Ao escolhermos a nutrição estávamos, na verdade, escolhendo uma ciência espetacular, que unifica um conhecimento bastante técnico, com a prática diária, considerando os prazeres da alimentação e a relação afetiva e emocional que travamos com a comida e com o ato do consumo. Estávamos escolhendo aturar com a diversidade e a individualidade orgânica, em busca da qualidade de vida e da saúde. Para os que sabiam que trilhariam a área clínica, estávamos decididos a atuar em conjunto com nossos pacientes, na mais verdadeira harmonia (alimentar e de relacionamento, de respeito). Não foi? Não eram estes os nossos preceitos? A nossa motivação?
Pois então... E agora?
Claro, meus caros, que nosso controle frente a isso tudo é pequeno. Que não somos nós que determinamos os caprichos estéticos, e que não somos nós que pegamos "ninguém pelo braço" para lhes introduzir uma dieta goela a baixo. Mas, até que ponto será que nós não fazemos parte desta indústria? Até que ponto nossas orientações não corroboram para este cenário? Principalmente quando não estamos preparados para considerar os nossos pacientes inseridos nesse universo de desejos e privações? Quando aceitamos em retirar a cor e o sabor da vida dos outros em prol do tão falado "
foco"? E quando estes são jovenzinhos? Mocinhas e mocinhos?
Nossa responsabilidade é com a saúde. E saúde é muito mais do que silhueta e contornos. Saúde é muitos mais do que "certo" e "errado". É, sem a menor dúvida, muito mais do que escolhas saudáveis.

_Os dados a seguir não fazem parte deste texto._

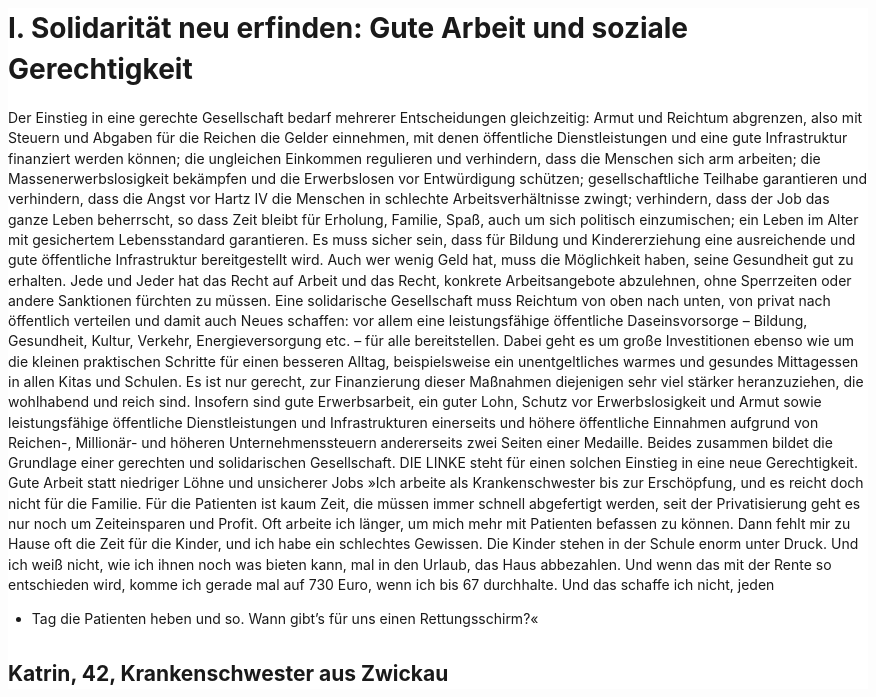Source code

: # I. Solidarität neu erfinden: Gute Arbeit und soziale Gerechtigkeit

Der Einstieg in eine gerechte Gesellschaft bedarf mehrerer Entscheidungen gleichzeitig: Armut und Reichtum abgrenzen, also mit Steuern und Abgaben für die Reichen die Gelder einnehmen, mit denen öffentliche Dienstleistungen und eine gute Infrastruktur finanziert werden können; die ungleichen Einkommen regulieren und verhindern, dass die Menschen sich arm arbeiten; die Massenerwerbslosigkeit bekämpfen und die Erwerbslosen vor Entwürdigung schützen; gesellschaftliche Teilhabe garantieren und verhindern, dass die Angst vor Hartz IV die Menschen in schlechte Arbeitsverhältnisse zwingt; verhindern, dass der Job das ganze Leben beherrscht, so dass Zeit bleibt für Erholung, Familie, Spaß, auch um sich politisch einzumischen; ein Leben im Alter mit gesichertem Lebensstandard garantieren. Es muss sicher sein, dass für Bildung und Kindererziehung eine ausreichende und gute öffentliche Infrastruktur bereitgestellt wird. Auch wer wenig Geld hat, muss die Möglichkeit haben, seine Gesundheit gut zu erhalten. Jede und Jeder hat das Recht auf Arbeit und das Recht, konkrete Arbeitsangebote abzulehnen, ohne Sperrzeiten oder andere Sanktionen fürchten zu müssen. Eine solidarische Gesellschaft muss Reichtum von oben nach unten, von privat nach öffentlich verteilen und damit auch Neues schaffen: vor allem eine leistungsfähige öffentliche Daseinsvorsorge – Bildung, Gesundheit, Kultur, Verkehr, Energieversorgung etc. – für alle bereitstellen. Dabei geht es um große Investitionen ebenso wie um die kleinen praktischen Schritte für einen besseren Alltag, beispielsweise ein unentgeltliches warmes und gesundes Mittagessen in allen Kitas und Schulen. Es ist nur gerecht, zur Finanzierung dieser Maßnahmen diejenigen sehr viel stärker heranzuziehen, die wohlhabend und reich sind. Insofern sind gute Erwerbsarbeit, ein guter Lohn, Schutz vor Erwerbslosigkeit und Armut sowie leistungsfähige öffentliche Dienstleistungen und Infrastrukturen einerseits und höhere öffentliche Einnahmen aufgrund von Reichen-, Millionär- und höheren Unternehmenssteuern andererseits zwei Seiten einer Medaille. Beides zusammen bildet die Grundlage einer gerechten und solidarischen Gesellschaft. DIE LINKE steht für einen solchen Einstieg in eine neue Gerechtigkeit. Gute Arbeit statt niedriger Löhne und unsicherer Jobs »Ich arbeite als Krankenschwester bis zur Erschöpfung, und es reicht doch nicht für die Familie. Für die Patienten ist kaum Zeit, die müssen immer schnell abgefertigt werden, seit der Privatisierung geht es nur noch um Zeiteinsparen und Profit. Oft arbeite ich länger, um mich mehr mit Patienten befassen zu können. Dann fehlt mir zu Hause oft die Zeit für die Kinder, und ich habe ein schlechtes Gewissen. Die Kinder stehen in der Schule enorm unter Druck. Und ich weiß nicht, wie ich ihnen noch was bieten kann, mal in den Urlaub, das Haus abbezahlen. Und wenn das mit der Rente so entschieden wird, komme ich gerade mal auf 730 Euro, wenn ich bis 67 durchhalte. Und das schaffe ich nicht, jeden

* Tag die Patienten heben und so. Wann gibt’s für uns einen Rettungsschirm?«

## Katrin, 42, Krankenschwester aus Zwickau

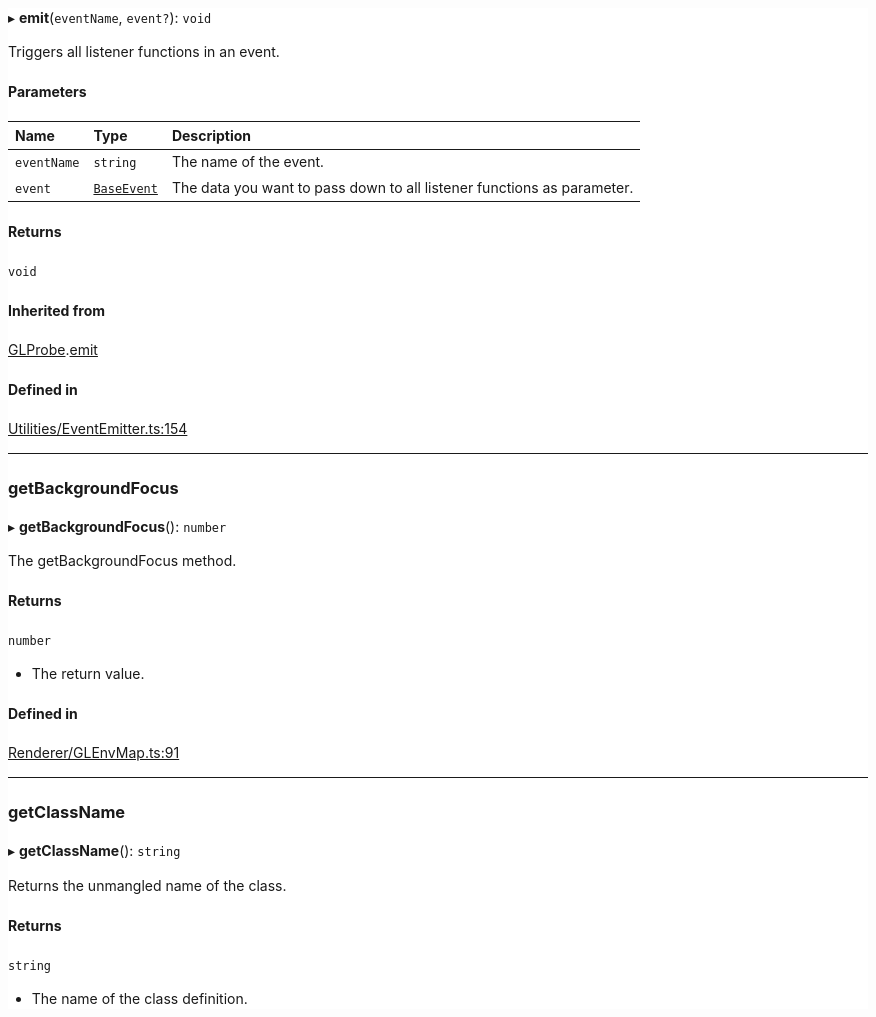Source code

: ▸ **emit**(`eventName`, `event?`): `void`

Triggers all listener functions in an event.

#### Parameters

| Name | Type | Description |
| :------ | :------ | :------ |
| `eventName` | `string` | The name of the event. |
| `event` | [`BaseEvent`](../Utilities/Utilities_BaseEvent.BaseEvent) | The data you want to pass down to all listener functions as parameter. |

#### Returns

`void`

#### Inherited from

[GLProbe](Renderer_GLProbe.GLProbe).[emit](Renderer_GLProbe.GLProbe#emit)

#### Defined in

[Utilities/EventEmitter.ts:154](https://github.com/ZeaInc/zea-engine/blob/41278600/src/Utilities/EventEmitter.ts#L154)

___

### getBackgroundFocus

▸ **getBackgroundFocus**(): `number`

The getBackgroundFocus method.

#### Returns

`number`

- The return value.

#### Defined in

[Renderer/GLEnvMap.ts:91](https://github.com/ZeaInc/zea-engine/blob/41278600/src/Renderer/GLEnvMap.ts#L91)

___

### getClassName

▸ **getClassName**(): `string`

Returns the unmangled name of the class.

#### Returns

`string`

- The name of the class definition.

A meu ver, a saúde começa na vida fora do calabouço do corpo ideal e do comportamento que ele demanda. Saúde está na liberdade da criança em ser como é. Está bem longe de regras que lhe prometa "sucesso pela beleza".
Que possamos refletir.
Que essa reflexão nos dê coerência.
Que nossa prática diária seja mais compreensiva.
Que tenhamos capacidade de trazer um pensamento e uma abordagem mais humana.
Que nossas crianças comam sem culpa, e que desejem um passeio no parque e um balão colorido, não um corpo novo.
Com carinho,
Bia.
Dos estudos citados:
(1) Umberable Weight, Susan Bordo et col, Berkeley: University of California Press. oct. 2013.
(2) Umberable Weight Keeps the Same, Susan Bordo et col, Berkeley: University of California Press. apr. 2014.